Eric from MassCannabis Consulting
The final stop on our trip was in Western Massachusetts, another state whose voters recently legalized marijuana for adult use. We were there before the election, so the garden we visited was a medical one run by Eric Vallee, a multiple Cannabis Cup–winning grower.
Eric and his collective of friends have been bringing home trophies regularly for their flowers and concentrates, including a 2015 first-place win in Michigan for Best Sativa Flower with their Strawberry Banana; a shared first-place win for Best Non-Solvent Extract at the 2015 World Cannabis Cup in Jamaica with their Strawberry Banana Hand-Pressed Rosin; and yet another first-place win in the 2016 SoCal Indica Flower category with Grape Stomper OG, just to name a few.
Eric runs the consulting company MassCannabis Consulting and works with his buddies Jason Bates, breeder and owner of Mass Genetics, and Peter Molle, its manager. Eric also co-owns Nerd Creations with his friend Lorenzo, and they’ve won multiple awards worldwide for their concentrates as well.
Despite this hectic résumé, “I’m just a grower,” Eric says, “but I do a little consulting on the side. Most of all, I love pheno-hunting for keeper mother plants from seed crops.
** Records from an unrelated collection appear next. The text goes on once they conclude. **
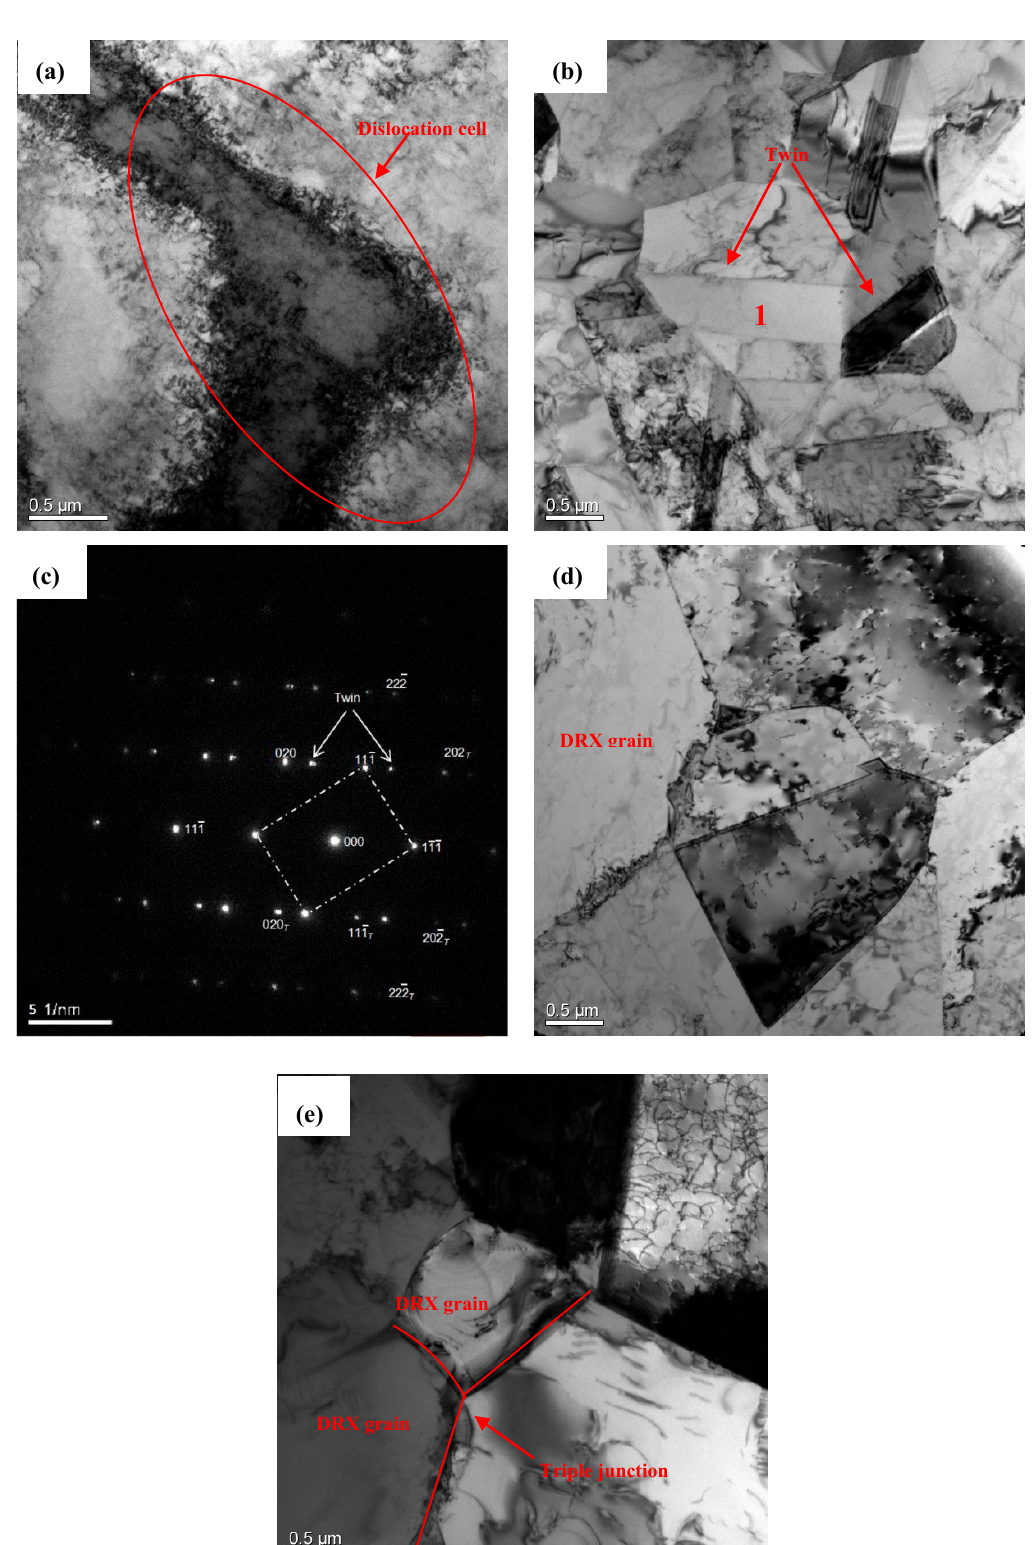
Figure 13. The dislocation substructures in the deformed specimens under the strain rate of 1 s − 1 :( a ) 960 °C, ( b ) 1000 °C, ( c ) corresponding SAED patterns at in ( b ), ( d ) 1060 °C, ( e ) 1120 °C.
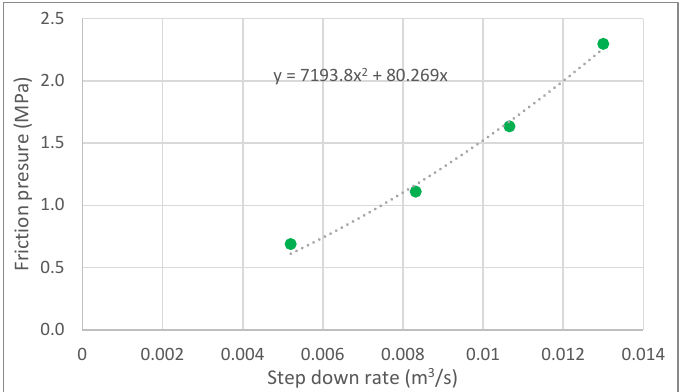
Figure 10. Friction pressure obtained from the step-down test performed in Zone 1 Cycle 7 during the 2019 injection. Annulus pressure is used, and hence, the friction pressure obtained here only reflects near-wellbore tortuosity in the openhole completion.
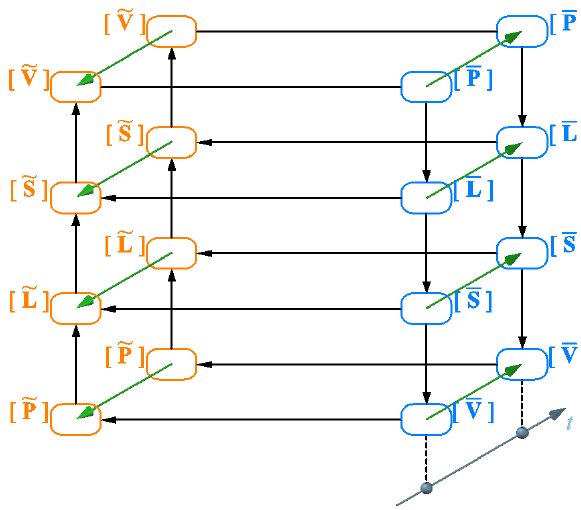
Figure 8: Space-times classification diagram of the physical vari-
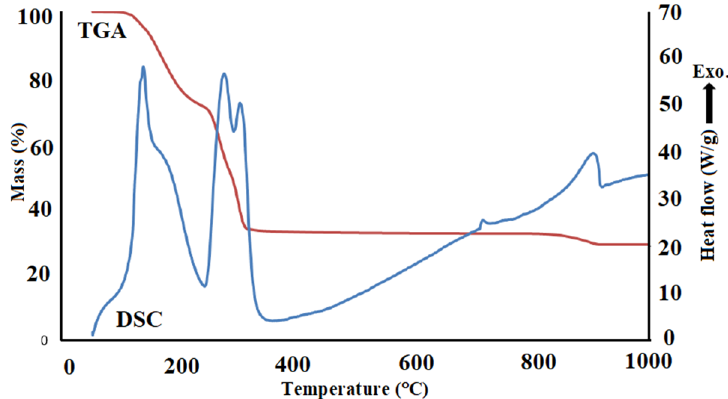
Figure 1. DSC-TGA analysis of AgNO 3 salt.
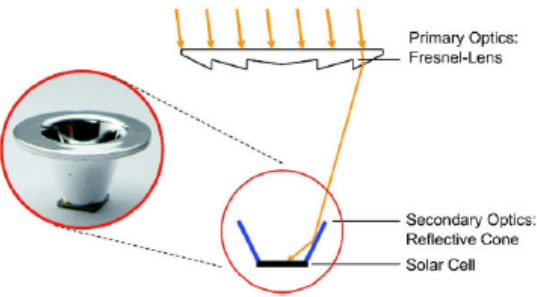
Figure 29. Schematic view of the secondary optics used with the Fresnel lens [56]. Reprinted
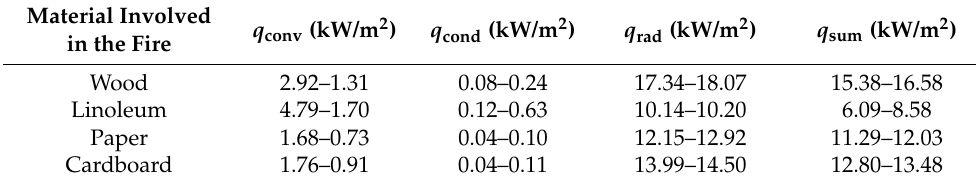
Table 4. Variation ranges of specific heat flux densities for different types of fires.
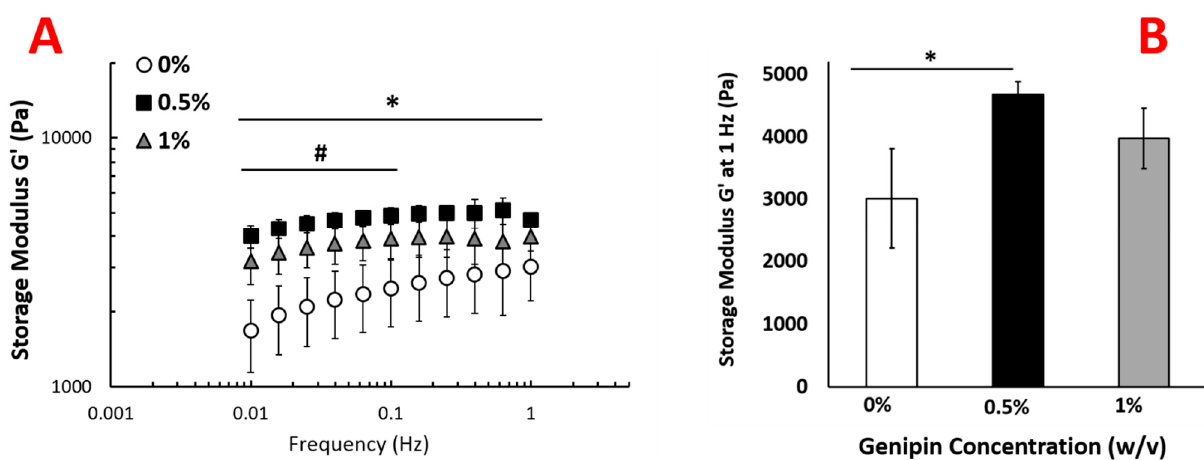
Figure 4. Rheological analysis of genipin crosslinked scaffolds ( A ) The changes in the storage modulus as a function of frequency for scaffolds crosslinked with various genipin concentration (0%, 0.5%, and 1% ( w / v )). ( B ) Storage modulus at 1 Hz as a function of genipin concentration. Six samples were used for each group ( n = 6). (#) denotes a significant difference between frequencies, while (*) indicates a significant difference between sample groups, p < 0.05.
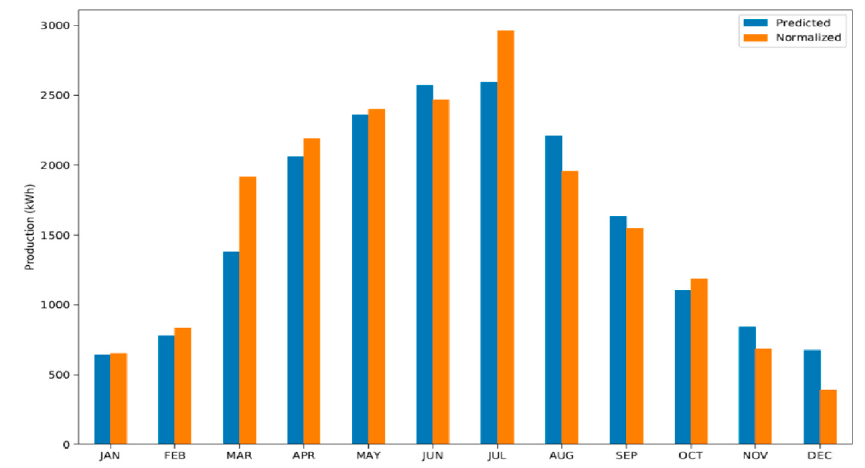
Figure 2. Comparison of predicted and normalised values of monthly solar production.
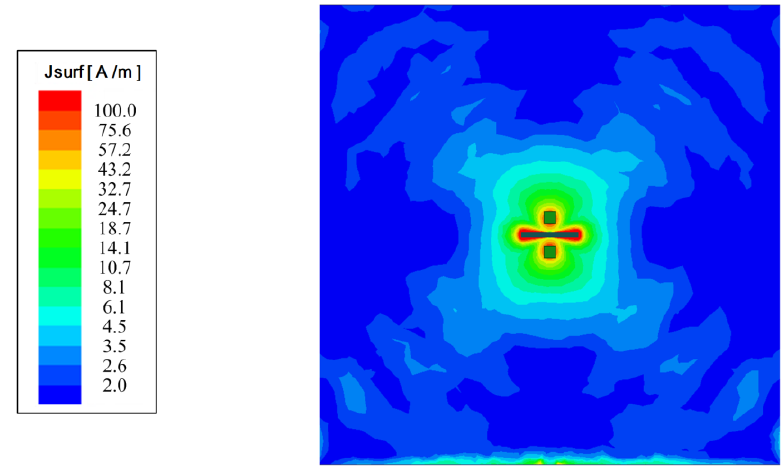
Figure 6. Currents distribution on the top layer of the SIW at 24 GHz.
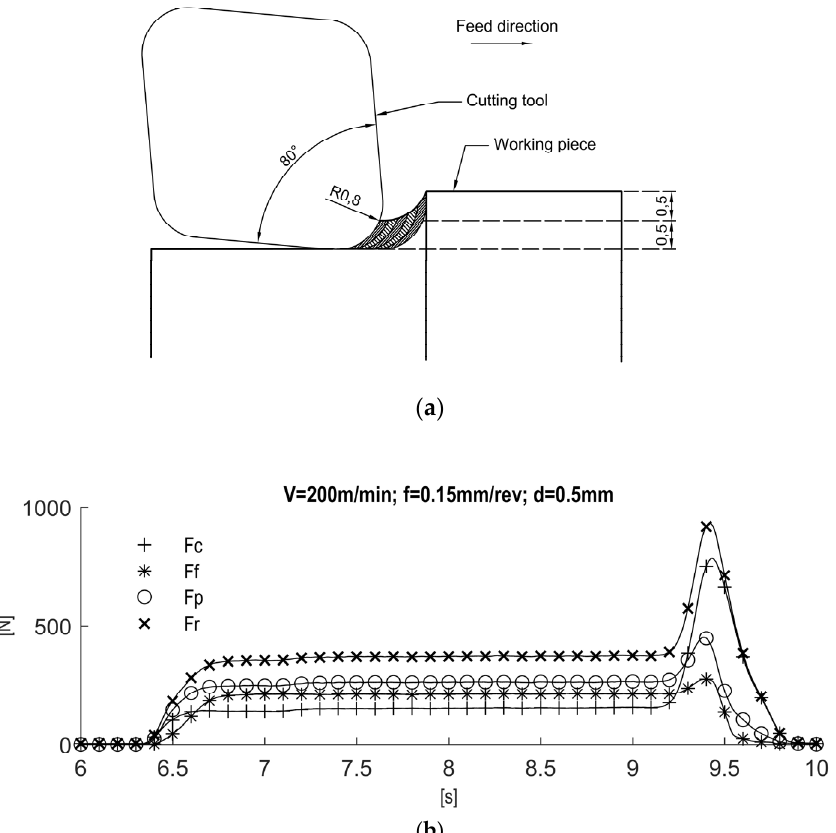
Figure 2. ( a ) Chip section increase at the end of a straight turning pass; ( b ) Force evolution for a test performed at a cutting velocity of 200 m/min, a feed of 0.15 mm/rev, and a cutting depth of 0.25 mm with the CBN170 grade tool.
Smokers and dabbers love the Strawberry Banana and Tangie we grow from Crockett Family Farms, and extract artists especially love our Kosher Kush pheno that we grow from DNA Genetics, as they’ve been getting 24 to 27 percent returns!”
Eric regularly harvests 10 pounds of medical cannabis from a space that has just 16 plants under four 1,000-watt HPS lights with a two-and-a-half-week vegetative time. He does this using two eight-site Under Current recirculating hydroponic systems from Current Culture. You can practically see the plants growing before your eyes when you dial in this sophisticated and highly aerobic setup. The 16 plants—four under each light—are fed with General Hydroponics’ Flora Nova three-part nute system along with some GH additives.
I asked Eric about his future plans in light of the newly legal landscape in Massachusetts. “Hopefully, with the lifting of prohibition here and in other parts of New England, the social stigma will lift and business will pick up,” he replied. To that end, he and his bud brothers are focused on breeding projects for their seed companies and looking to one day expand into a bigger marijuana marketplace.